Records from a dataset
<<<<

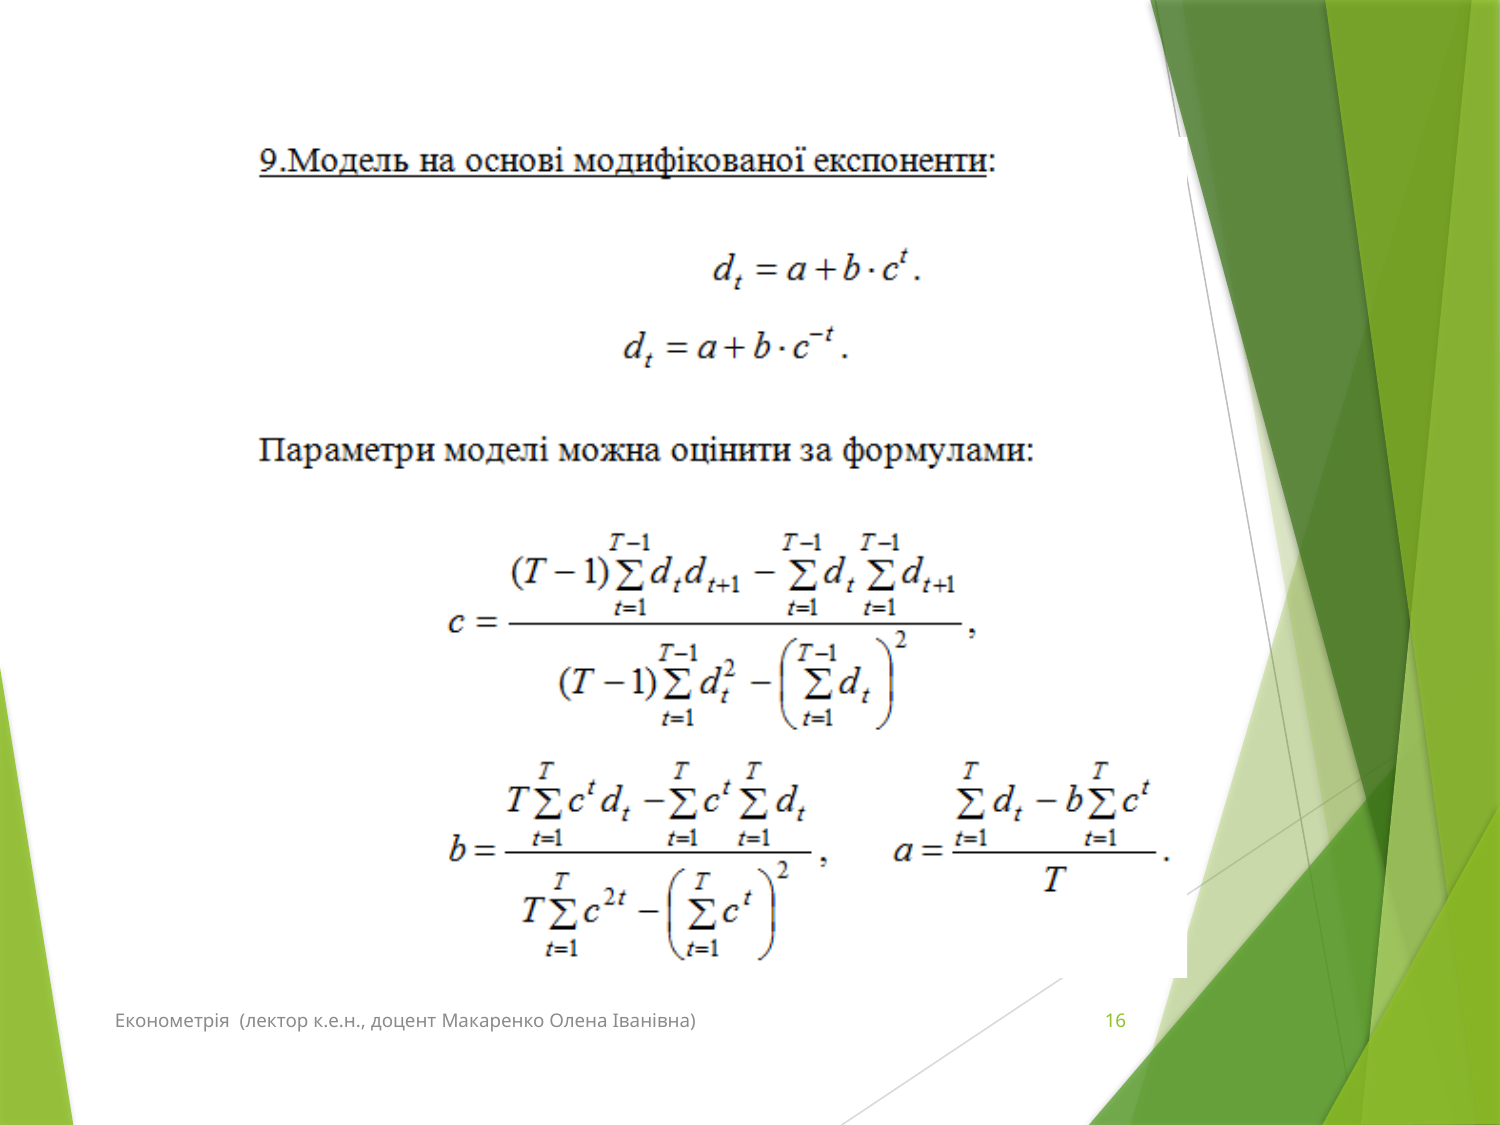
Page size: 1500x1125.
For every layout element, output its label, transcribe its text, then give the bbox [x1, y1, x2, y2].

slide_number 16 [1057, 991, 1142, 1051]
footer Економетрія (лектор к.е.н., доцент Макаренко Олена Іванівна) [99, 991, 859, 1051]
picture [217, 136, 1188, 979]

>>>>

Leave the pictures out and write out every entry exactly as given.

Page size: 1500x1125.
For every layout element, output its label, transcribe its text, then give the bbox [x1, y1, x2, y2].

slide_number 16 [1057, 991, 1142, 1051]
footer Економетрія (лектор к.е.н., доцент Макаренко Олена Іванівна) [99, 991, 859, 1051]
picture [217, 136, 1188, 979]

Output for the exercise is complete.